Après la remise en fonction de la centrale de traitement de CO² qui les avait libérés des entraves de leurs masques, cette nouvelle avancée vers la civilisation fit sourire Alvinia. L’ingénieure elec avait bien travaillé et avait ouvert une porte vers de nouveaux horizons. Grâce à cette avancée, les travaux pourraient avancer plus vite : l’outpost reprendrait vie, se réchaufferait au-delà des 8°C qui les glaçaient jusqu’à l’os, et leur permettrait de profiter d’un peu plus de confort. Mais cette fée électricité allait surtout permettre de démarrer l’installation du premier Laboratoire, pierre angulaire de tout le projet.
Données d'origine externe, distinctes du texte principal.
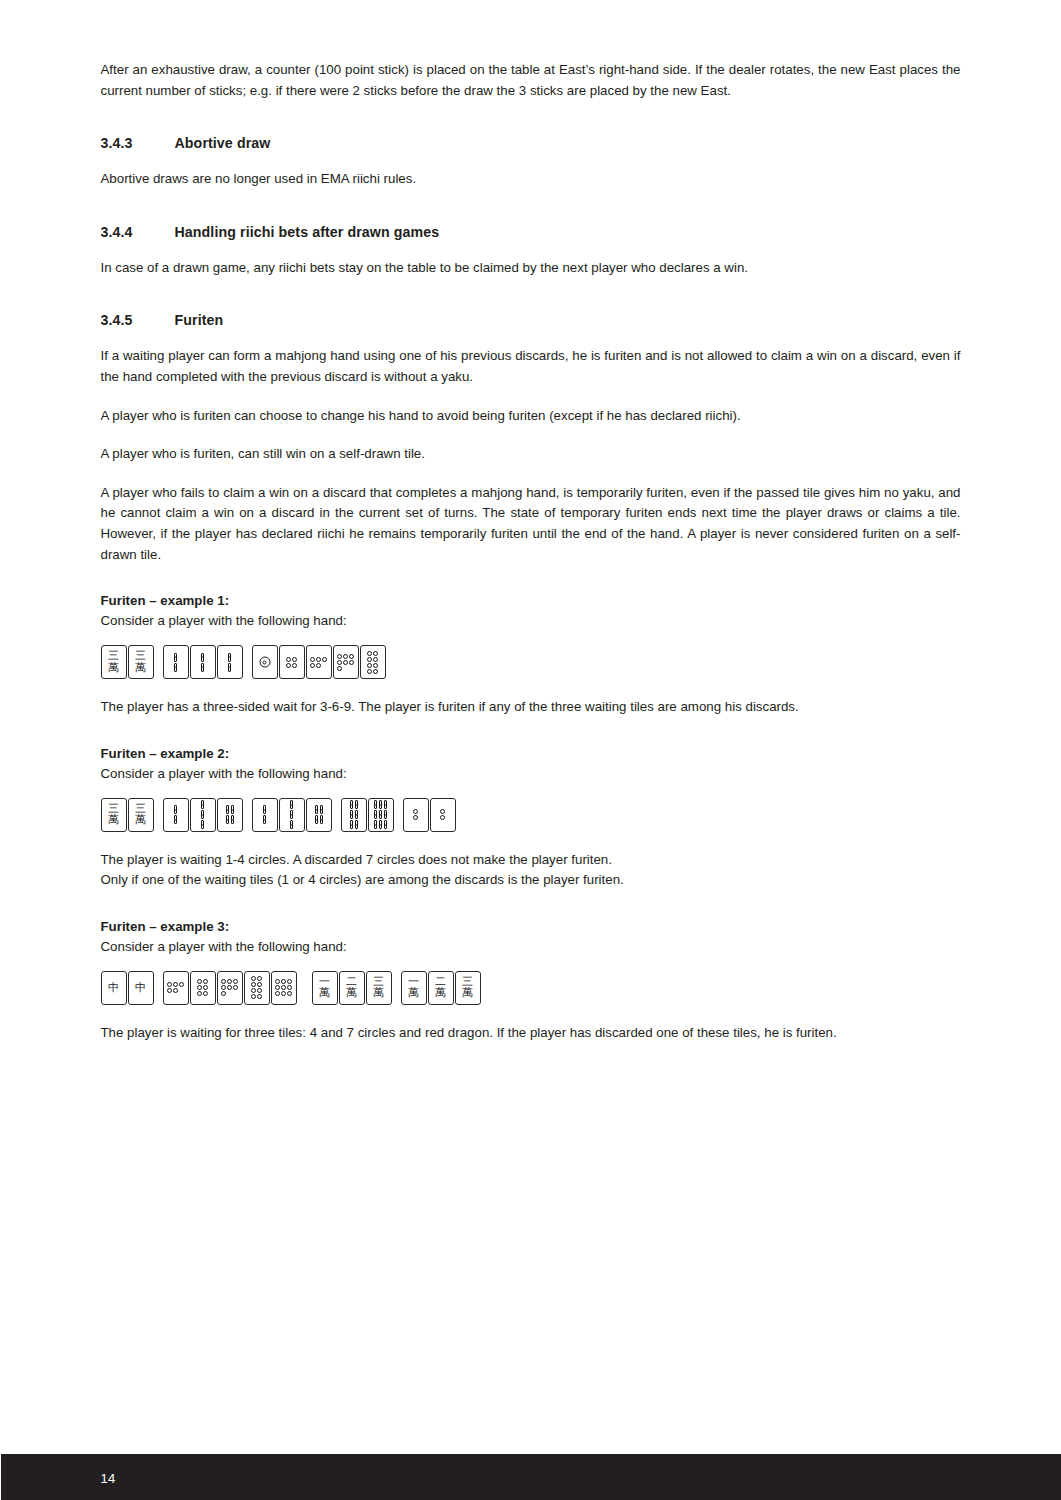After an exhaustive draw, a counter (100 point stick) is placed on the table at East’s right-hand side. If the dealer rotates, the new East places the current number of sticks; e.g. if there were 2 sticks before the draw the 3 sticks are placed by the new East.
3.4.3 Abortive draw
Abortive draws are no longer used in EMA riichi rules.
3.4.4 Handling riichi bets after drawn games
In case of a drawn game, any riichi bets stay on the table to be claimed by the next player who declares a win.
3.4.5 Furiten
If a waiting player can form a mahjong hand using one of his previous discards, he is furiten and is not allowed to claim a win on a discard, even if the hand completed with the previous discard is without a yaku.
A player who is furiten can choose to change his hand to avoid being furiten (except if he has declared riichi).
A player who is furiten, can still win on a self-drawn tile.
A player who fails to claim a win on a discard that completes a mahjong hand, is temporarily furiten, even if the passed tile gives him no yaku, and he cannot claim a win on a discard in the current set of turns. The state of temporary furiten ends next time the player draws or claims a tile. However, if the player has declared riichi he remains temporarily furiten until the end of the hand. A player is never considered furiten on a self-drawn tile.
Furiten – example 1:
Consider a player with the following hand:
三 萬 三 萬
The player has a three-sided wait for 3-6-9. The player is furiten if any of the three waiting tiles are among his discards.
Furiten – example 2:
Consider a player with the following hand:
三 萬 三 萬
The player is waiting 1-4 circles. A discarded 7 circles does not make the player furiten.
Only if one of the waiting tiles (1 or 4 circles) are among the discards is the player furiten.
Furiten – example 3:
Consider a player with the following hand:
中 中 一 萬 二 萬 三 萬 一 萬 二 萬 三 萬
The player is waiting for three tiles: 4 and 7 circles and red dragon. If the player has discarded one of these tiles, he is furiten.
14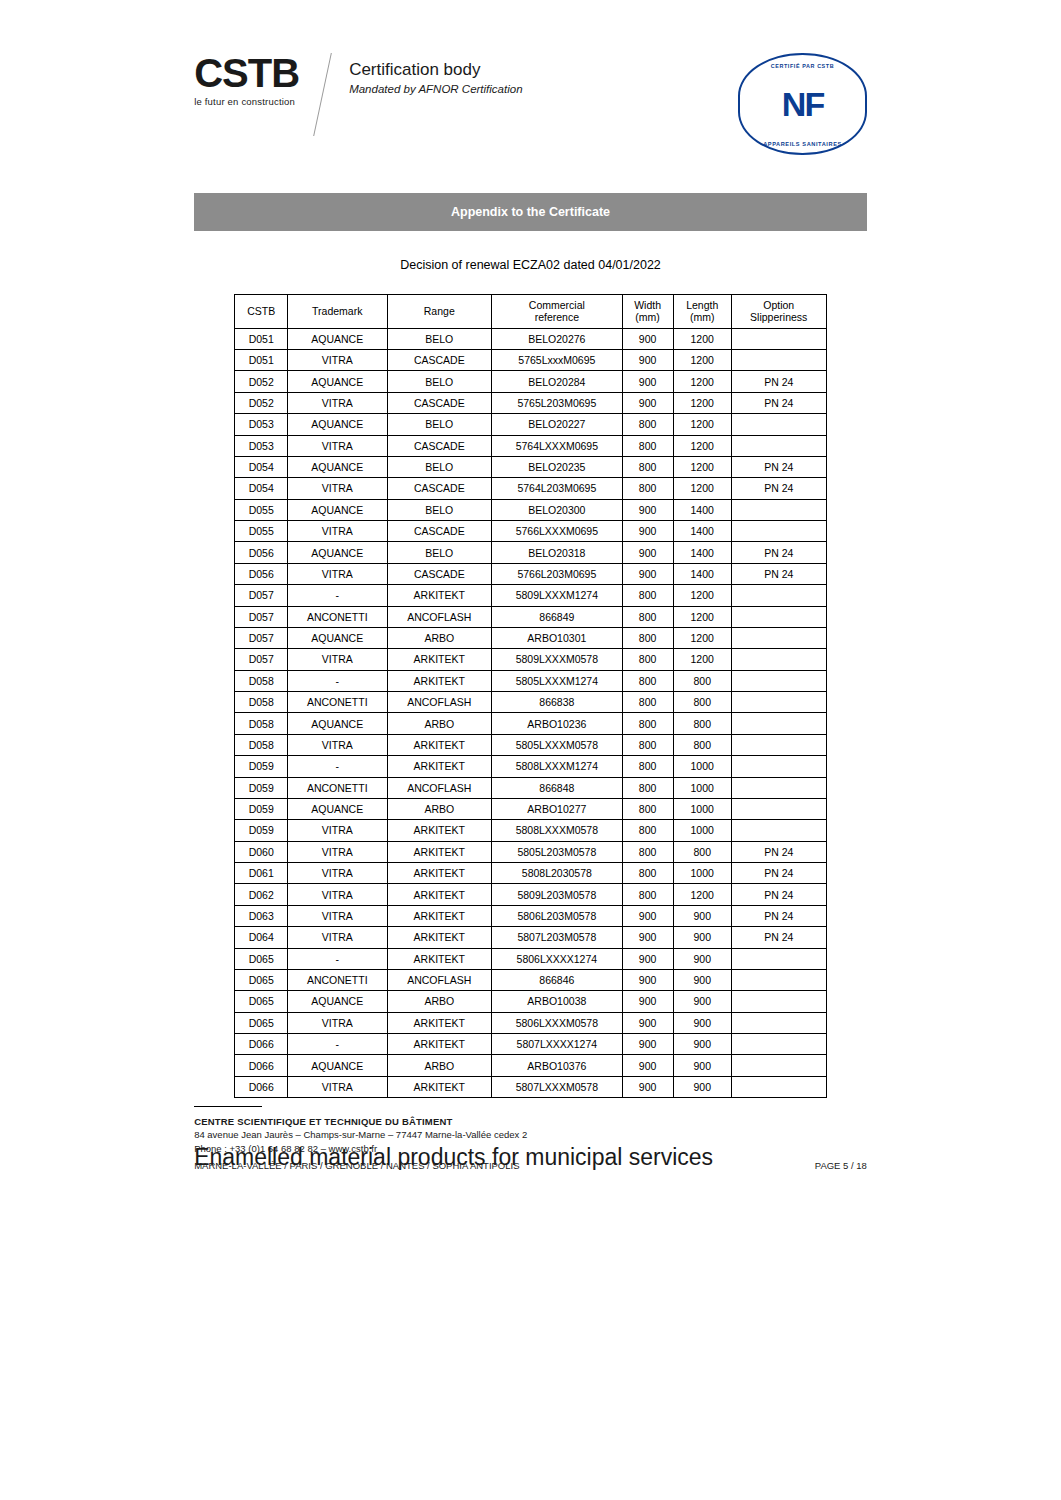CSTB
le futur en construction
Certification body
Mandated by AFNOR Certification
CERTIFIÉ PAR CSTB
NF
APPAREILS SANITAIRES
Appendix to the Certificate
Decision of renewal ECZA02 dated 04/01/2022
| CSTB | Trademark | Range | Commercial reference | Width (mm) | Length (mm) | Option Slipperiness |
| --- | --- | --- | --- | --- | --- | --- |
| D051 | AQUANCE | BELO | BELO20276 | 900 | 1200 | |
| D051 | VITRA | CASCADE | 5765LxxxM0695 | 900 | 1200 | |
| D052 | AQUANCE | BELO | BELO20284 | 900 | 1200 | PN 24 |
| D052 | VITRA | CASCADE | 5765L203M0695 | 900 | 1200 | PN 24 |
| D053 | AQUANCE | BELO | BELO20227 | 800 | 1200 | |
| D053 | VITRA | CASCADE | 5764LXXXM0695 | 800 | 1200 | |
| D054 | AQUANCE | BELO | BELO20235 | 800 | 1200 | PN 24 |
| D054 | VITRA | CASCADE | 5764L203M0695 | 800 | 1200 | PN 24 |
| D055 | AQUANCE | BELO | BELO20300 | 900 | 1400 | |
| D055 | VITRA | CASCADE | 5766LXXXM0695 | 900 | 1400 | |
| D056 | AQUANCE | BELO | BELO20318 | 900 | 1400 | PN 24 |
| D056 | VITRA | CASCADE | 5766L203M0695 | 900 | 1400 | PN 24 |
| D057 | - | ARKITEKT | 5809LXXXM1274 | 800 | 1200 | |
| D057 | ANCONETTI | ANCOFLASH | 866849 | 800 | 1200 | |
| D057 | AQUANCE | ARBO | ARBO10301 | 800 | 1200 | |
| D057 | VITRA | ARKITEKT | 5809LXXXM0578 | 800 | 1200 | |
| D058 | - | ARKITEKT | 5805LXXXM1274 | 800 | 800 | |
| D058 | ANCONETTI | ANCOFLASH | 866838 | 800 | 800 | |
| D058 | AQUANCE | ARBO | ARBO10236 | 800 | 800 | |
| D058 | VITRA | ARKITEKT | 5805LXXXM0578 | 800 | 800 | |
| D059 | - | ARKITEKT | 5808LXXXM1274 | 800 | 1000 | |
| D059 | ANCONETTI | ANCOFLASH | 866848 | 800 | 1000 | |
| D059 | AQUANCE | ARBO | ARBO10277 | 800 | 1000 | |
| D059 | VITRA | ARKITEKT | 5808LXXXM0578 | 800 | 1000 | |
| D060 | VITRA | ARKITEKT | 5805L203M0578 | 800 | 800 | PN 24 |
| D061 | VITRA | ARKITEKT | 5808L2030578 | 800 | 1000 | PN 24 |
| D062 | VITRA | ARKITEKT | 5809L203M0578 | 800 | 1200 | PN 24 |
| D063 | VITRA | ARKITEKT | 5806L203M0578 | 900 | 900 | PN 24 |
| D064 | VITRA | ARKITEKT | 5807L203M0578 | 900 | 900 | PN 24 |
| D065 | - | ARKITEKT | 5806LXXXX1274 | 900 | 900 | |
| D065 | ANCONETTI | ANCOFLASH | 866846 | 900 | 900 | |
| D065 | AQUANCE | ARBO | ARBO10038 | 900 | 900 | |
| D065 | VITRA | ARKITEKT | 5806LXXXM0578 | 900 | 900 | |
| D066 | - | ARKITEKT | 5807LXXXX1274 | 900 | 900 | |
| D066 | AQUANCE | ARBO | ARBO10376 | 900 | 900 | |
| D066 | VITRA | ARKITEKT | 5807LXXXM0578 | 900 | 900 | |
Enamelled material products for municipal services
CENTRE SCIENTIFIQUE ET TECHNIQUE DU BÂTIMENT
84 avenue Jean Jaurès – Champs-sur-Marne – 77447 Marne-la-Vallée cedex 2
Phone : +33 (0)1 64 68 82 82 – www.cstb.fr
MARNE-LA-VALLÉE / PARIS / GRENOBLE / NANTES / SOPHIA ANTIPOLIS PAGE 5 / 18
Déjanire daignerait peut-être alors, enfin, les rejoindre pour pousser ses travaux au-delà des limites du possible. Le temps pressait avant le départ pour la grande expédition et il ne fallait pas rater cette fenêtre de tir ! L’emplacement du grand Laboratoire avait déjà été réservé dans un vieux hangar traversant l’outpost de part en part. Ce dernier avait été vidé de son contenu et nombre de cloisons avaient déjà été découpées puis abattues. Chaque issue avait été aménagée avec un triple système de sas et les gaines de traitement d’air avaient été modifiées pour qu’une fois en fonction, la totalité du complexe de recherche soit en sous-pression. L’ancien outpost industriel, n’avait pas été pensé pour de telles installations et les modifications à faire étaient titanesques. On y fabriquait, du temps de son exploitation, du matériel à destination des explorateurs dont beaucoup avaient établi leur point de chute alentour.
Alvinia regarda l’ingénieure et la félicita chaleureusement.
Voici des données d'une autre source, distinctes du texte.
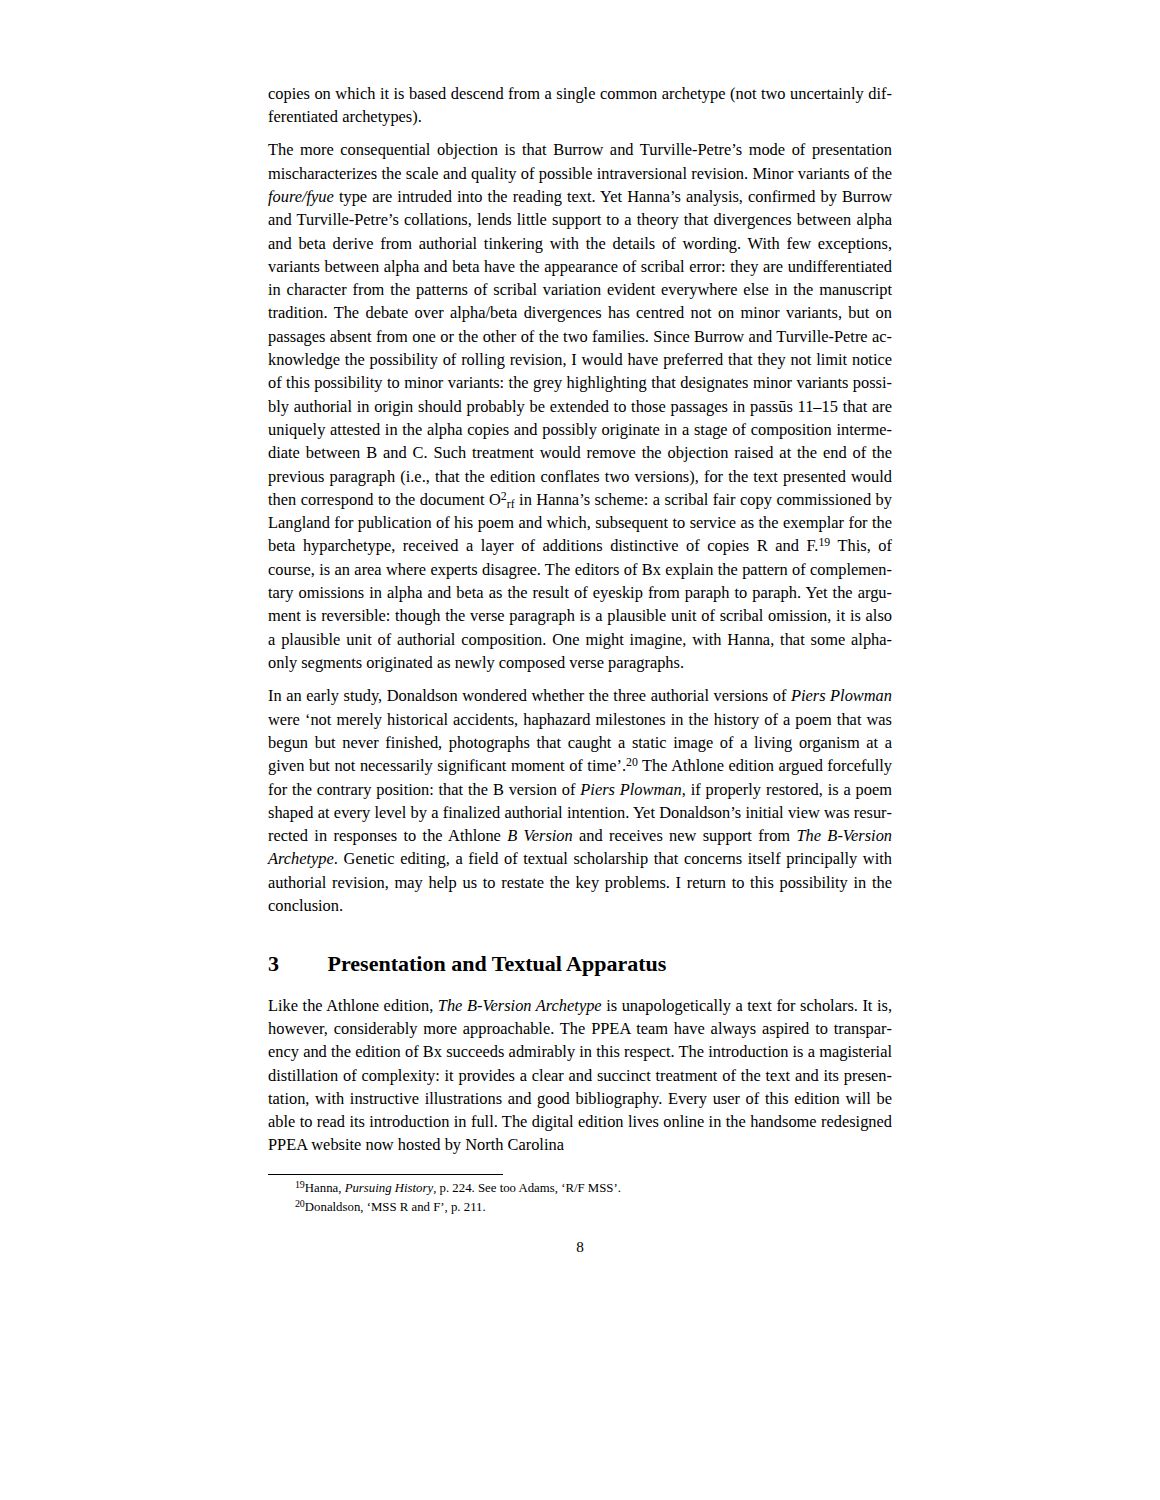copies on which it is based descend from a single common archetype (not two uncertainly differentiated archetypes).
The more consequential objection is that Burrow and Turville-Petre’s mode of presentation mischaracterizes the scale and quality of possible intraversional revision. Minor variants of the foure/fyue type are intruded into the reading text. Yet Hanna’s analysis, confirmed by Burrow and Turville-Petre’s collations, lends little support to a theory that divergences between alpha and beta derive from authorial tinkering with the details of wording. With few exceptions, variants between alpha and beta have the appearance of scribal error: they are undifferentiated in character from the patterns of scribal variation evident everywhere else in the manuscript tradition. The debate over alpha/beta divergences has centred not on minor variants, but on passages absent from one or the other of the two families. Since Burrow and Turville-Petre acknowledge the possibility of rolling revision, I would have preferred that they not limit notice of this possibility to minor variants: the grey highlighting that designates minor variants possibly authorial in origin should probably be extended to those passages in passūs 11–15 that are uniquely attested in the alpha copies and possibly originate in a stage of composition intermediate between B and C. Such treatment would remove the objection raised at the end of the previous paragraph (i.e., that the edition conflates two versions), for the text presented would then correspond to the document O2rf in Hanna’s scheme: a scribal fair copy commissioned by Langland for publication of his poem and which, subsequent to service as the exemplar for the beta hyparchetype, received a layer of additions distinctive of copies R and F.19 This, of course, is an area where experts disagree. The editors of Bx explain the pattern of complementary omissions in alpha and beta as the result of eyeskip from paraph to paraph. Yet the argument is reversible: though the verse paragraph is a plausible unit of scribal omission, it is also a plausible unit of authorial composition. One might imagine, with Hanna, that some alpha-only segments originated as newly composed verse paragraphs.
In an early study, Donaldson wondered whether the three authorial versions of Piers Plowman were ‘not merely historical accidents, haphazard milestones in the history of a poem that was begun but never finished, photographs that caught a static image of a living organism at a given but not necessarily significant moment of time’.20 The Athlone edition argued forcefully for the contrary position: that the B version of Piers Plowman, if properly restored, is a poem shaped at every level by a finalized authorial intention. Yet Donaldson’s initial view was resurrected in responses to the Athlone B Version and receives new support from The B-Version Archetype. Genetic editing, a field of textual scholarship that concerns itself principally with authorial revision, may help us to restate the key problems. I return to this possibility in the conclusion.
3 Presentation and Textual Apparatus
Like the Athlone edition, The B-Version Archetype is unapologetically a text for scholars. It is, however, considerably more approachable. The PPEA team have always aspired to transparency and the edition of Bx succeeds admirably in this respect. The introduction is a magisterial distillation of complexity: it provides a clear and succinct treatment of the text and its presentation, with instructive illustrations and good bibliography. Every user of this edition will be able to read its introduction in full. The digital edition lives online in the handsome redesigned PPEA website now hosted by North Carolina
19Hanna, Pursuing History, p. 224. See too Adams, ‘R/F MSS’.
20Donaldson, ‘MSS R and F’, p. 211.
8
-« C’est un excellent travail que vous avez fait là, Chioné. »
-« Merci, Madame, c’est un plaisir de pouvoir vous servir ? »
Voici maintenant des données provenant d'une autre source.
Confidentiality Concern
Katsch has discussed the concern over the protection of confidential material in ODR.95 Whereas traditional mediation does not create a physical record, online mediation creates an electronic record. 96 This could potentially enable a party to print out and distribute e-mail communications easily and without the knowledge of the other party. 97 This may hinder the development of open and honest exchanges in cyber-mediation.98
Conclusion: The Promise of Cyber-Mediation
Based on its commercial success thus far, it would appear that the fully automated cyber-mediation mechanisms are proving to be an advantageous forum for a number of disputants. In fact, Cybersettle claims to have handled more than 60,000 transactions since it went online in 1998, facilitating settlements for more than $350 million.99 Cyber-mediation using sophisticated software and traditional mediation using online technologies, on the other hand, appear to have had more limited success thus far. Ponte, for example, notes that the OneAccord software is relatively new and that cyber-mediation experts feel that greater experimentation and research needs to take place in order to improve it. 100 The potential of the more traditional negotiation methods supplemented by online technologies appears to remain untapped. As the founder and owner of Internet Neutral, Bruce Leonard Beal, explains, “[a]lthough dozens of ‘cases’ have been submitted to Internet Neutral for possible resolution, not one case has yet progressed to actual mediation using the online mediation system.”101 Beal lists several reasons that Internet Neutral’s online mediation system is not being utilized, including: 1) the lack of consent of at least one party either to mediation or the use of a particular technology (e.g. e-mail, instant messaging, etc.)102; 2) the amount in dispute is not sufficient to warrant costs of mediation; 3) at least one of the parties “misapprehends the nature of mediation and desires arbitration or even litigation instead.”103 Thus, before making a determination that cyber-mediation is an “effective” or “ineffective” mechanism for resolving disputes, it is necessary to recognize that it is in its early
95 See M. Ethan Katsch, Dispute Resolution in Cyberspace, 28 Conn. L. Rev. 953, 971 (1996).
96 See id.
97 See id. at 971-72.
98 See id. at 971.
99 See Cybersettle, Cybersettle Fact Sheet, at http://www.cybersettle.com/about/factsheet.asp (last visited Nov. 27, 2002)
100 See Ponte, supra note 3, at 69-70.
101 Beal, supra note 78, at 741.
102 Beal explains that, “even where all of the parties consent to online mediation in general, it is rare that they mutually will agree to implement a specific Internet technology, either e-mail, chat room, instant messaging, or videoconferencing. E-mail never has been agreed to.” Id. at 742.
-« Je n’en doute pas une seconde. Maintenant, promettez-moi une chose : allez dormir et ne vous levez que quand je vous en donnerais l’ordre, voulez-vous ? »
-« Je voudrais bien, Madame, mais si vous le permettez, j’aimerais superviser la montée en puissance du noyau jusqu’à sa stabilisation complète. »
-Je vois. Je vous félicite pour votre courage et engagement. »
-« De rien Madame. »
Sur ces paroles, sans attendre une seconde de plus, la farouche Chioné tourna les talons et quitta la pièce qui servait de centre de contrôle temporaire pour l’outpost. Elle disparut à l’angle de la coursive et se dirigea vers les étages inférieurs.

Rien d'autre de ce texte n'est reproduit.